Insgesamt wurden seit Beginn der Pandemie in Wien 120.992 positive bestätigte Testungen. Weiters sind 1.972 Todesfälle aufgrund von bzw. an den Folgen von Covid-19 dokumentiert. In den vergangenen 24 Stunden gab es dabei zwölf Todesfälle zu beklagen. Wieder gesund sind 109.523 Personen. Am Dienstag wurden in Wien 51.746 Corona-Testbefunde eingemeldet, davon 37.953 PCR-Tests und 13.793 Antigen-Schnelltests. Der Anteil der britischen Variante (B.1.1.7) am Wiener Infektionsgeschehen liegt weiterhin bei 95 Prozent.

Ärztekammerpräsident: „Sperrt ganz Österreich zu“

Die Experten des Covid-Prognose-Konsortiums, die wöchentlich im Auftrag des Gesundheitsministeriums aufgrund der Datenlage den möglichen Verlauf der Pandemie einschätzen, gehen weiterhin von einer knapp unter der „systemkritischen Auslastungsgrenze“ auf den Intensivstationen aus. In Wien und Niederösterreich bleibt dieser Wert knapp darüber. Im Burgenland und in Oberösterreich ist eine Überschreitung dieser in den kommenden zwei Wochen (bis 21. April) möglich.
-------------------------
• _Aufgabe_: Welchen Anteil am Wiener Infektionsgeschehen hat laut Lehrtext die britische Variante (B.1.1.7)?
-------------------------
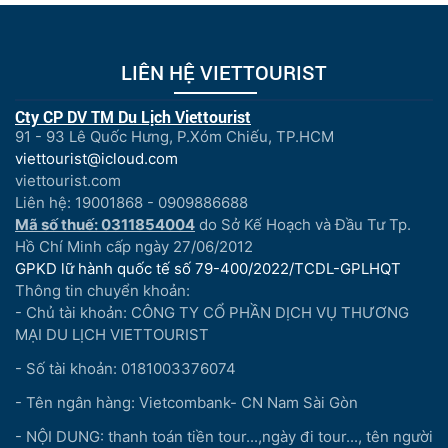
LIÊN HỆ VIETTOURIST
Cty CP DV TM Du Lịch Viettourist
91 - 93 Lê Quốc Hưng, P.Xóm Chiếu, TP.HCM
viettourist@icloud.com
viettourist.com
Liên hệ: 19001868 - 0909886688
Mã số thuế: 0311854004
do Sở Kế Hoạch và Đầu Tư Tp.
Hồ Chí Minh cấp ngày 27/06/2012
GPKD lữ hành quốc tế số 79-400/2022/TCDL-GPLHQT
Thông tin chuyển khoản:
- Chủ tài khoản: CÔNG TY CỔ PHẦN DỊCH VỤ THƯƠNG
MẠI DU LỊCH VIETTOURIST
- Số tài khoản: 0181003376074
- Tên ngân hàng: Vietcombank- CN Nam Sài Gòn
- NỘI DUNG: thanh toán tiền tour...,ngày đi tour..., tên người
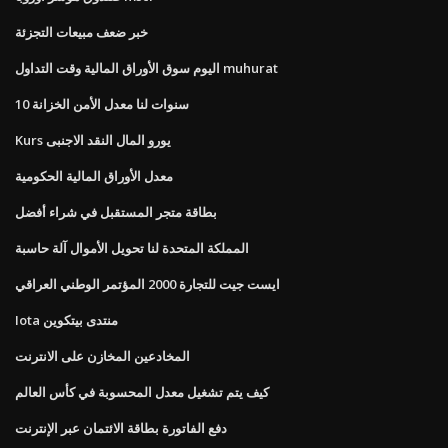
خبر ضعف مبيعات التجزئة
اليوم سوق الأوراق المالية وقت التداول muhurat
10 سنوات لنا معدل الأمن الخزانة
Kurs يورو المال النقد الاجنبى
معدل الأوراق المالية الحكومية
بطاقة متجر المستقبل في شراء أفضل
المملكة المتحدة لنا تحويل الأموال آلة حاسبة
ايست جيت للتجارة 2000 المؤتمر الوطني العراقي
Iota منتدى بيتكوين
المخادعين المخازن على الانترنت
كيف يتم تشغيل معدل المحسوبة في كأس العالم
دفع الفاتورة بطاقة الائتمان عبر الإنترنت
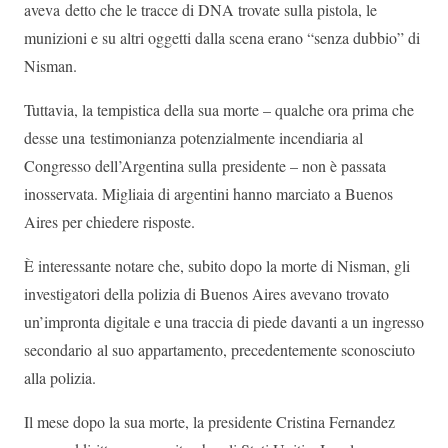
aveva detto che le tracce di DNA trovate sulla pistola, le
munizioni e su altri oggetti dalla scena erano “senza dubbio” di
Nisman.
Tuttavia, la tempistica della sua morte – qualche ora prima che
desse una testimonianza potenzialmente incendiaria al
Congresso dell’Argentina sulla presidente – non è passata
inosservata. Migliaia di argentini hanno marciato a Buenos
Aires per chiedere risposte.
È interessante notare che, subito dopo la morte di Nisman, gli
investigatori della polizia di Buenos Aires avevano trovato
un’impronta digitale e una traccia di piede davanti a un ingresso
secondario al suo appartamento, precedentemente sconosciuto
alla polizia.
Il mese dopo la sua morte, la presidente Cristina Fernandez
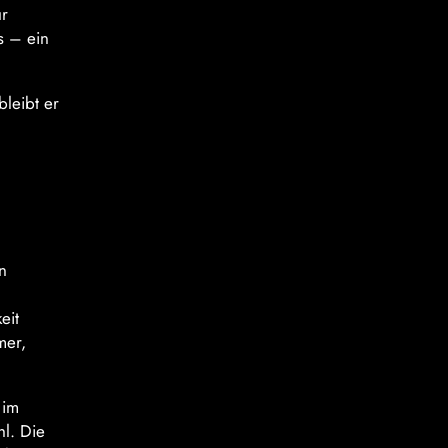
ur
s – ein
bleibt er
n
eit
mer,
 im
hl. Die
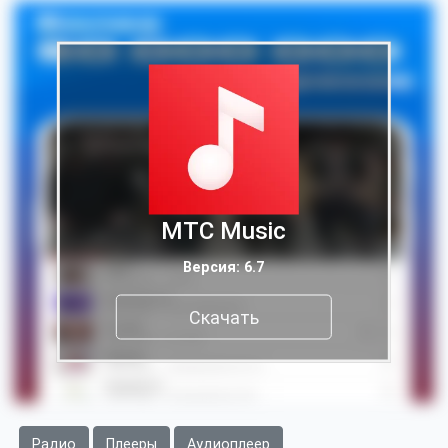
МТС Music
Версия: 6.7
Скачать
Радио
Плееры
Аудиоплеер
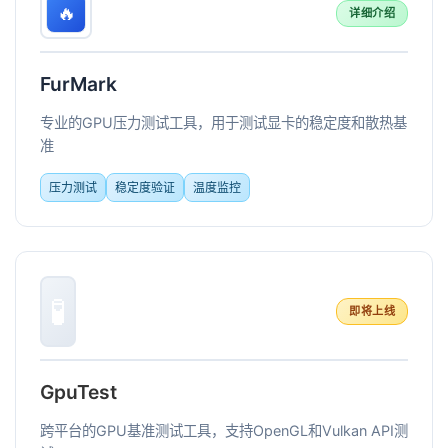
🔥
详细介绍
FurMark
专业的GPU压力测试工具，用于测试显卡的稳定度和散热基
准
压力测试
稳定度验证
温度监控
🧪
即将上线
GpuTest
跨平台的GPU基准测试工具，支持OpenGL和Vulkan API测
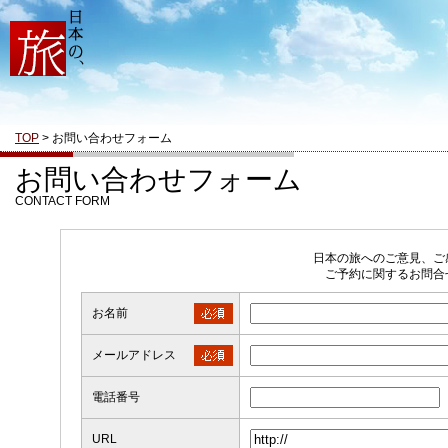
TOP
> お問い合わせフォーム
お問い合わせフォーム
CONTACT FORM
日本の旅へのご意見、ご
ご予約に関するお問合
お名前
メールアドレス
電話番号
URL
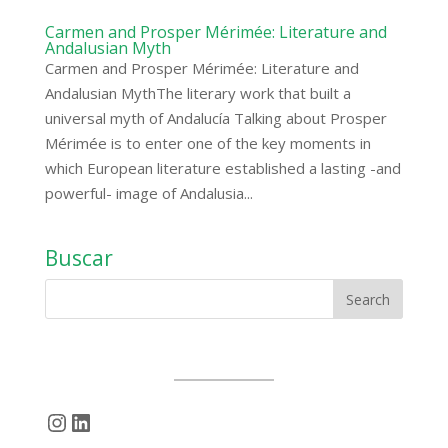
Carmen and Prosper Mérimée: Literature and
Andalusian Myth
Carmen and Prosper Mérimée: Literature and
Andalusian MythThe literary work that built a
universal myth of Andalucía Talking about Prosper
Mérimée is to enter one of the key moments in
which European literature established a lasting -and
powerful- image of Andalusia...
Buscar
Instagram
LinkedIn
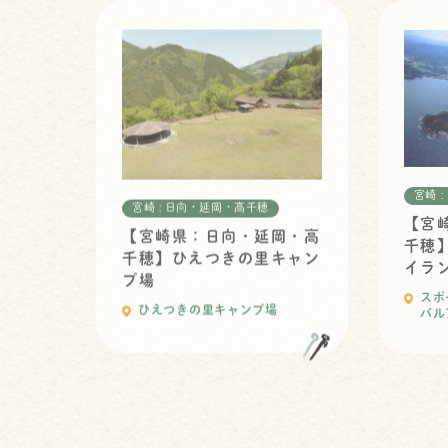
宮崎 
宮崎 : 日向・延岡・高千穂
【宮
【宮崎県：日向・延岡・高
千穂
千穂】ひえつきの里キャン
イラ
プ場
スポ
ひえつきの里キャンプ場
バル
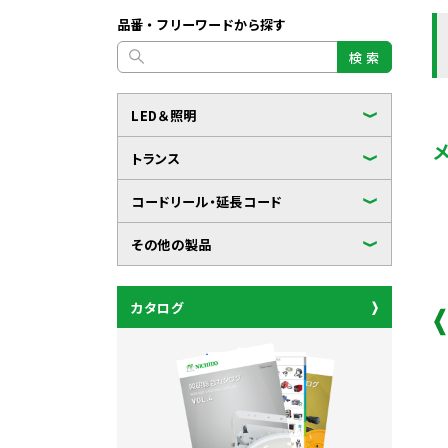
品番・フリーワードから探す
検 索
LED＆照明
トランス
コードリール・延長コード
その他の製品
カタログ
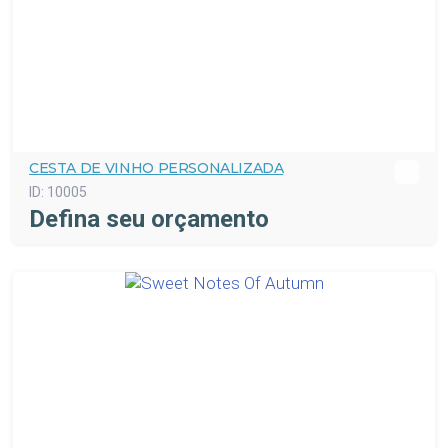
CESTA DE VINHO PERSONALIZADA
ID:
10005
Defina seu orçamento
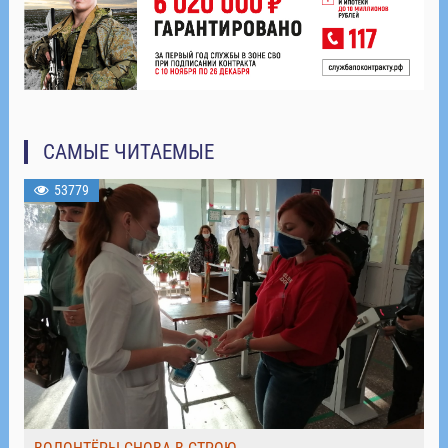
САМЫЕ ЧИТАЕМЫЕ
53779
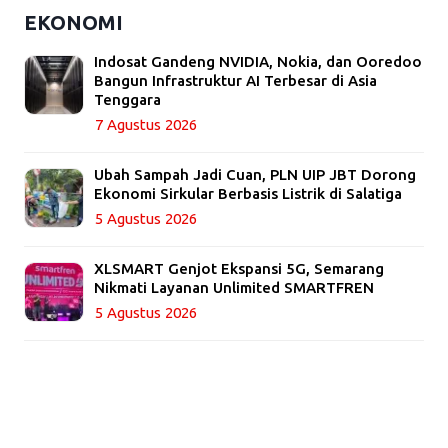
EKONOMI
Indosat Gandeng NVIDIA, Nokia, dan Ooredoo
Bangun Infrastruktur AI Terbesar di Asia
Tenggara
7 Agustus 2026
Ubah Sampah Jadi Cuan, PLN UIP JBT Dorong
Ekonomi Sirkular Berbasis Listrik di Salatiga
5 Agustus 2026
XLSMART Genjot Ekspansi 5G, Semarang
Nikmati Layanan Unlimited SMARTFREN
5 Agustus 2026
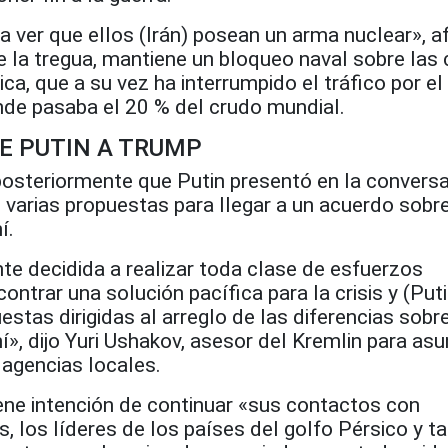
 ver que ellos (Irán) posean un arma nuclear», a
e la tregua, mantiene un bloqueo naval sobre las
ica, que a su vez ha interrumpido el tráfico por e
nde pasaba el 20 % del crudo mundial.
E PUTIN A TRUMP
posteriormente que Putin presentó en la convers
varias propuestas para llegar a un acuerdo sobre
í.
te decidida a realizar toda clase de esfuerzos
ontrar una solución pacífica para la crisis y (Puti
estas dirigidas al arreglo de las diferencias sobre
í», dijo Yuri Ushakov, asesor del Kremlin para as
s agencias locales.
ne intención de continuar «sus contactos con
s, los líderes de los países del golfo Pérsico y t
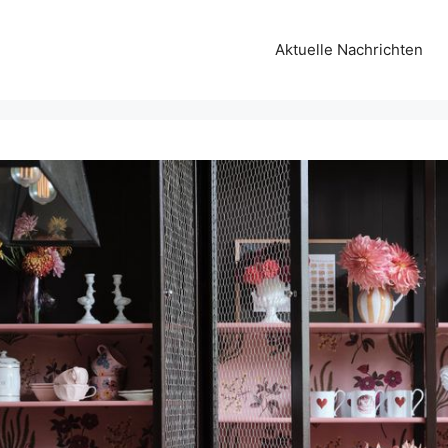
Aktuelle Nachrichten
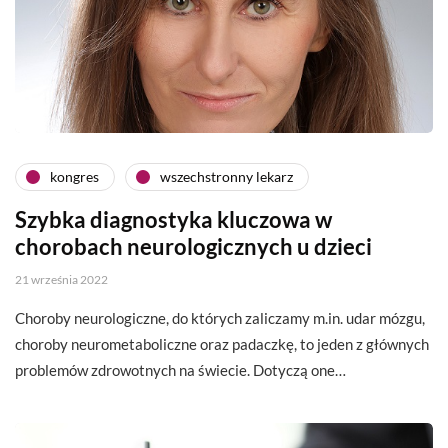
kongres
wszechstronny lekarz
Szybka diagnostyka kluczowa w
chorobach neurologicznych u dzieci
21 września 2022
Choroby neurologiczne, do których zaliczamy m.in. udar mózgu,
choroby neurometaboliczne oraz padaczkę, to jeden z głównych
problemów zdrowotnych na świecie. Dotyczą one…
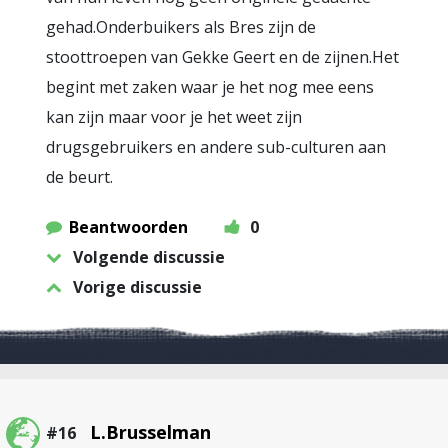
gehad.Onderbuikers als Bres zijn de
stoottroepen van Gekke Geert en de zijnen.Het
begint met zaken waar je het nog mee eens
kan zijn maar voor je het weet zijn
drugsgebruikers en andere sub-culturen aan
de beurt.
Beantwoorden
0
Volgende discussie
Vorige discussie
L.Brusselman
#16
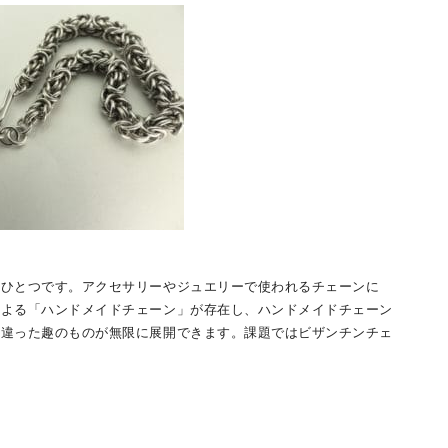
のひとつです。アクセサリーやジュエリーで使われるチェーンに
による「ハンドメイドチェーン」が存在し、ハンドメイドチェーン
は違った趣のものが無限に展開できます。課題ではビザンチンチェ
。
-------------------------
• _Antwort_: Der Anteil liegt weiterhin bei 95 Prozent.